The traditional ketogenic diet, which now gets the label, "clean" keto, is based on macros and certain compliant foods and ingredients. You generally cut carbs much more than any other traditional diet. 75% of calories (or more) should come from fat, 20% from protein, and 5% from carbs. This usually results in about 20-30 net carbs per person. Always remember that it is important to be calculating net carbs, not total carbs. On a ketogenic diet, your entire body switches its fuel supply to run mostly on fat, and your body produces ketones. Once your body starts producing ketones, you feel the benefits in the brain, in your body, and experience weight loss if that is desired (if you're at the proper calorie deficit). In a clean ketogenic diet, you do not eat gluten, sugar, grains, wheat, soy, corn, high carb vegetables like potatoes, processed protein sources like tofu, beans, or high carb fruits. Instead, you eat high-quality meats, low carb veggies, leafy greens, high-quality dairy (if not sensitive), eggs, fish, certain seeds and nuts, and low glycemic berries.
Unfortunately, with the popularity of the ketogenic diet growing, guidelines have started to slip and people have come up with unfortunate variations such as "dirty" and "lazy" keto. In a dirty keto diet, you are not so much concerned with eating high-quality whole foods, but rather with making a certain carb count. Due to this, some might consume highly processed low-quality foods such as zero carb "keto" bread that still contains gluten, wheat, and soy, all of which are highly inflammatory to your body. Dirty keto focuses less on nutrient-dense meals, and allows inflammatory sugar substitutes (such as sucralose and Splenda), diet sodas, fast food, and products made from corn. In my opinion, through my research and in my practice, I don't believe a dirty keto diet has many benefits, particularly if you're eating highly processed and inflammatory foods. I would even recommend you switch to a more traditional diet with brown rice, all fruits and veggies, and high-quality sourdough, rather than eat dirty keto. Slightly differently, a lazy keto diet does not track macros, but one is still able to choose between a clean or dirty overall diet.

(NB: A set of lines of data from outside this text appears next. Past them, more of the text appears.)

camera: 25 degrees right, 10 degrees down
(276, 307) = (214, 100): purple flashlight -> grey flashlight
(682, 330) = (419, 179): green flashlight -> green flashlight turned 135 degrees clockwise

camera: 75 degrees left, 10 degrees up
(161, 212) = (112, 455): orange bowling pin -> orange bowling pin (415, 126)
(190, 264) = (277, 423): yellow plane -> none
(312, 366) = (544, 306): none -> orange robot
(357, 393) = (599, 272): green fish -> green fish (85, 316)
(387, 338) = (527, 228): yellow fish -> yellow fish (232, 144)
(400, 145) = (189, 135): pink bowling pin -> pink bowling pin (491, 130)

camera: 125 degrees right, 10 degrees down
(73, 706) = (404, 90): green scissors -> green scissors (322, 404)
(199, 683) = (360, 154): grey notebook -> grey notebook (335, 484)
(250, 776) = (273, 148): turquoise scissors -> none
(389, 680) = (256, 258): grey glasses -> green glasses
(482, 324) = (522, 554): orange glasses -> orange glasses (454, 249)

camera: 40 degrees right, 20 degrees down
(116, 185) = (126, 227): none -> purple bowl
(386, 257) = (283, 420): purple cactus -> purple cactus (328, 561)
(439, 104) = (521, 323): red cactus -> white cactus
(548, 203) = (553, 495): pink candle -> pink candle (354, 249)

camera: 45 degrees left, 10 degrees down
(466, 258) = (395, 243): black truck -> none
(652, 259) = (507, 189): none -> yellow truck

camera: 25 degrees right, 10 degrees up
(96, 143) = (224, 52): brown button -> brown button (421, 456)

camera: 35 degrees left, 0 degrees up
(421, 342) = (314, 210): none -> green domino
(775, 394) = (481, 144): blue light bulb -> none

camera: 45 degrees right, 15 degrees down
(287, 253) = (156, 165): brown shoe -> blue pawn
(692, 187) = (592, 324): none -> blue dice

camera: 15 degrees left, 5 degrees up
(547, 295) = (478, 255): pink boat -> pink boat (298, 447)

Along with this trend, certain companies have started to market their low carb products as keto compliant. This is not only false advertising, but predatory to people starting out in this diet. Similarly, because the keto diet is used to treat medical conditions such as seizures, these practices are actually dangerous because a lot of parents put their children on a keto diet. If parents are not extremely careful to check labels, they could accidentally trigger a seizure, as gluten and sugar can have adverse effects regardless of carbs. There are also companies who advertise themselves as keto, but when you look closely at the package this is not written anywhere, and the ingredients include those that would be detrimental to a keto diet. This can be especially deceptive because of online marketing using #keto or keto search terms. The best type of keto companies are the ones that are transparent about their ingredients, have valid certifications from organizations such as the Paleo Foundation (where they actually lab test ingredients and products), and use honest labels and packaging.
I think many people are under the misimpression that keto is just a metabolic state--medically this is not correct. Ketosis is a process in the body, and to achieve and maintain this process in a way that actually is beneficial, you should be eating nutrient-dense food that has been only minimally processed. If this is too challenging, you are still better off sticking to a diet that does not limit carbs, but does limit processed foods and sugar, which are far more detrimental than carbs. Remember: carbs and calories are not created equal, and eating whole, nutrient-dense foods should always be a priority.